F TROOP in the Nielsen Ratings Part Four - What REALLY Was, and Wasn't--and What Might Have Been

And now the thrilling conclusion of the F TROOP in the Nielsen Ratings series.  For you latecomers to the party, first, a chance to catch up: 

F TROOP in the Nielsen Ratings PART ONE at this link

F TROOP in the Nielsen Ratings PART TWO at this link

F TROOP in the Nielsen Ratings PART THREE at this link

I'm providing more context to the findings on the 1966-67 television season (see Part Two above for more), the show's second and unfortunately last.  We can dig into myths that had forty years to gain traction now, thanks to the newfound availability of Nielsen pocketbooks courtesy of Ratings Ryan.  Long-held perception and ratings reality have been two very different things throughout this exercise.  Thanks for checking out my ramblings over your morning coffee--I sincerely hope I've made it worth your while.
§
Directive A ->
Retype the passage from the F Troop ratings post, starting with "F TROOP in the Nielsen Ratings PART ONE" and going on through "worth your while.".
Directive B ->
Answer these questions from the F Troop ratings post:
(i) What part number does the title give this installment?
(ii) Which television season do the findings cover?
(iii) Who is credited with making the Nielsen pocketbooks newly available?

Saved entries ->
§
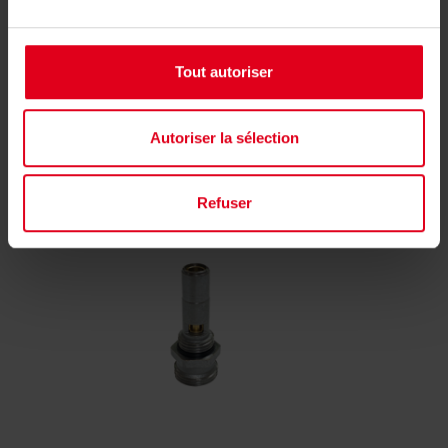
Tout autoriser
Verwante producten
Autoriser la sélection
Refuser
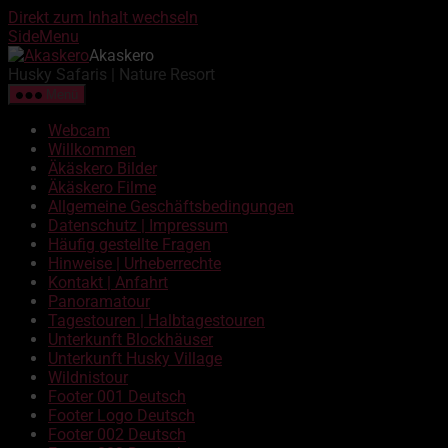
Direkt zum Inhalt wechseln
SideMenu
Akaskero
Husky Safaris | Nature Resort
Menü
Webcam
Willkommen
Äkäskero Bilder
Äkäskero Filme
Allgemeine Geschäftsbedingungen
Datenschutz | Impressum
Häufig gestellte Fragen
Hinweise | Urheberrechte
Kontakt | Anfahrt
Panoramatour
Tagestouren | Halbtagestouren
Unterkunft Blockhäuser
Unterkunft Husky Village
Wildnistour
Footer 001 Deutsch
Footer Logo Deutsch
Footer 002 Deutsch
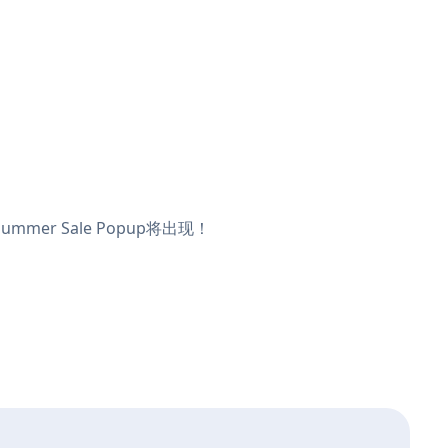
mer Sale Popup将出现！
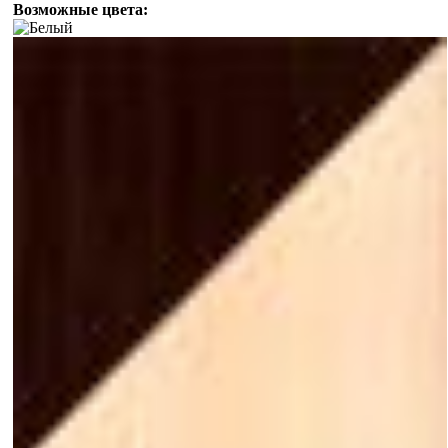
Возможные цвета:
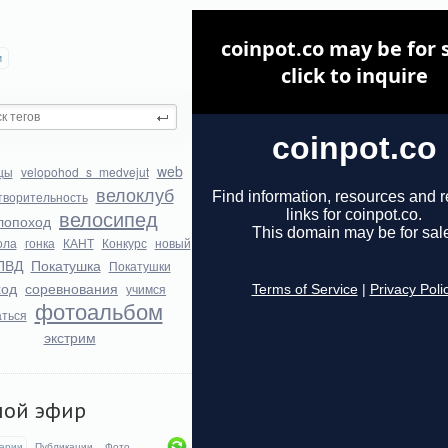
и
web
цы
velopohod_s_medvejut
велоклуб
творительность
велосипед
лопоход
ола
гонка
КАНТ
Конкурс
новый
ПВД
Покатушка
Покатушки
ход
соревнования
учимся
фотоальбом
аться
экстрим
мой эфир
арии
Публикации
Фото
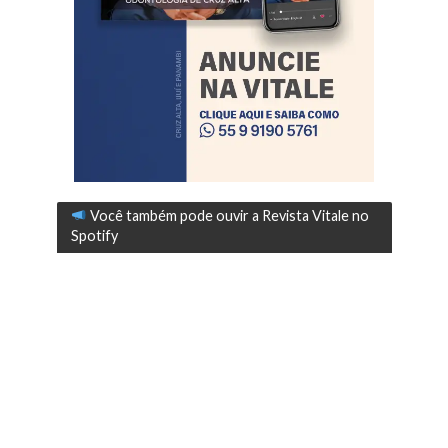
Você também pode ouvir a Revista Vitale no
Spotify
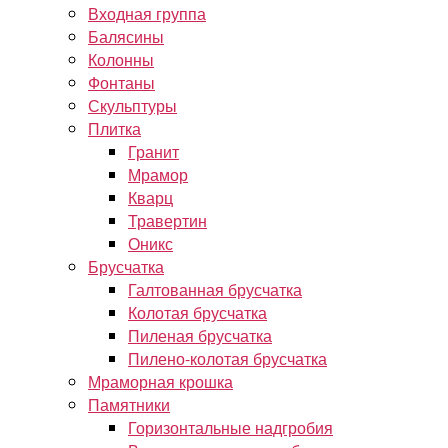
Входная группа
Балясины
Колонны
Фонтаны
Скульптуры
Плитка
Гранит
Мрамор
Кварц
Травертин
Оникс
Брусчатка
Галтованная брусчатка
Колотая брусчатка
Пиленая брусчатка
Пилено-колотая брусчатка
Мраморная крошка
Памятники
Горизонтальные надгробия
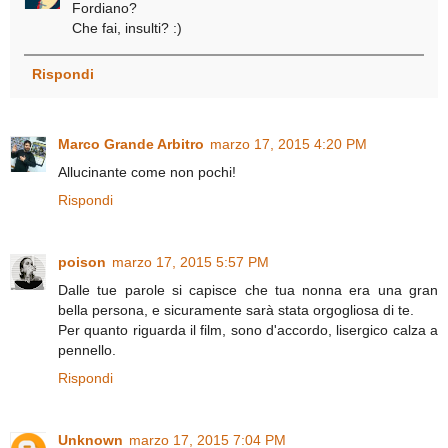
Fordiano?
Che fai, insulti? :)
Rispondi
Marco Grande Arbitro
marzo 17, 2015 4:20 PM
Allucinante come non pochi!
Rispondi
poison
marzo 17, 2015 5:57 PM
Dalle tue parole si capisce che tua nonna era una gran
bella persona, e sicuramente sarà stata orgogliosa di te.
Per quanto riguarda il film, sono d'accordo, lisergico calza a
pennello.
Rispondi
Unknown
marzo 17, 2015 7:04 PM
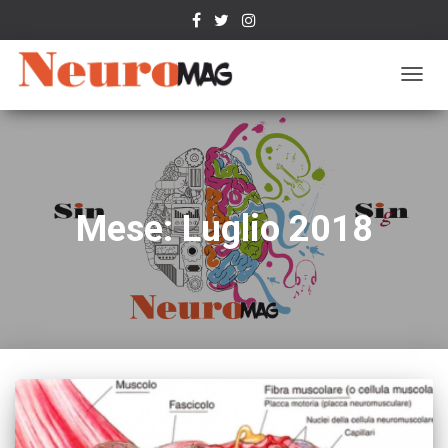
NAVIG
TOGG
Mese: Luglio 2018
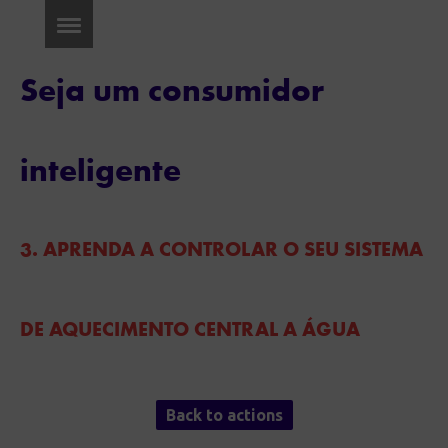
Seja um consumidor
inteligente
3. APRENDA A CONTROLAR O SEU SISTEMA
DE AQUECIMENTO CENTRAL A ÁGUA
Back to actions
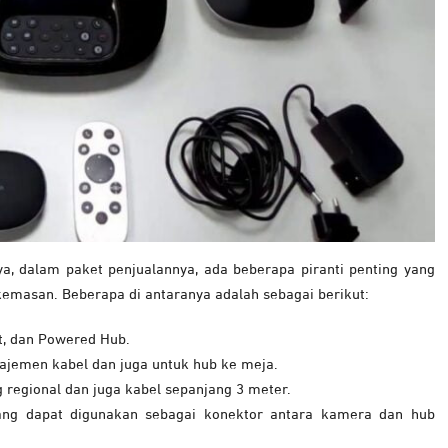
nya, dalam paket penjualannya, ada beberapa piranti penting yang
kemasan. Beberapa di antaranya adalah sebagai berikut:
t, dan Powered Hub.
jemen kabel dan juga untuk hub ke meja.
egional dan juga kabel sepanjang 3 meter.
ng dapat digunakan sebagai konektor antara kamera dan hub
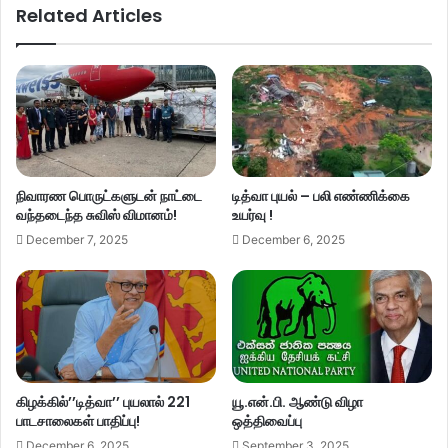
Related Articles
நிவாரண பொருட்களுடன் நாட்டை
டித்வா புயல் – பலி எண்ணிக்கை
வந்தடைந்த சுவிஸ் விமானம்!
உயர்வு !
December 7, 2025
December 6, 2025
கிழக்கில்’’டித்வா’’ புயலால் 221
யூ.என்.பி. ஆண்டு விழா
பாடசாலைகள் பாதிப்பு!
ஒத்திவைப்பு
December 6, 2025
September 3, 2025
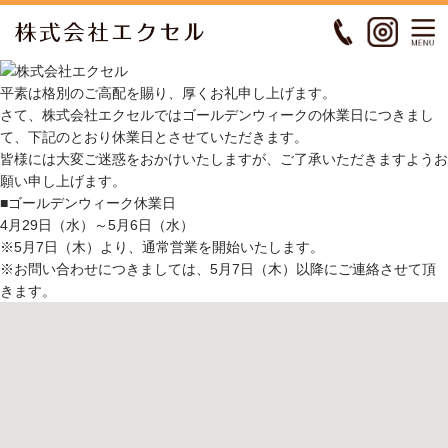
平素は格別のご高配を賜り、厚くお礼申し上げます。
さて、株式会社エクセルではゴールデンウィークの休業日につきまし
て、下記のとおり休業日とさせていただきます。
皆様には大変ご迷惑をおかけいたしますが、ご了承いただきますようお
願い申し上げます。
■ゴールデンウィーク休業日
4月29日（水）～5月6日（水）
※5月7日（木）より、通常営業を開始いたします。
※お問い合わせにつきましては、5月7日（木）以降にご連絡させて頂
きます。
§
Answer A ->
F TROOP in the Nielsen Ratings PART ONE at this link

F TROOP in the Nielsen Ratings PART TWO at this link

F TROOP in the Nielsen Ratings PART THREE at this link

I'm providing more context to the findings on the 1966-67 television season (see Part Two above for more), the show's second and unfortunately last.  We can dig into myths that had forty years to gain traction now, thanks to the newfound availability of Nielsen pocketbooks courtesy of Ratings Ryan.  Long-held perception and ratings reality have been two very different things throughout this exercise.  Thanks for checking out my ramblings over your morning coffee--I sincerely hope I've made it worth your while.

Answer B ->
(i) Part Four
(ii) The 1966-67 season
(iii) Ratings Ryan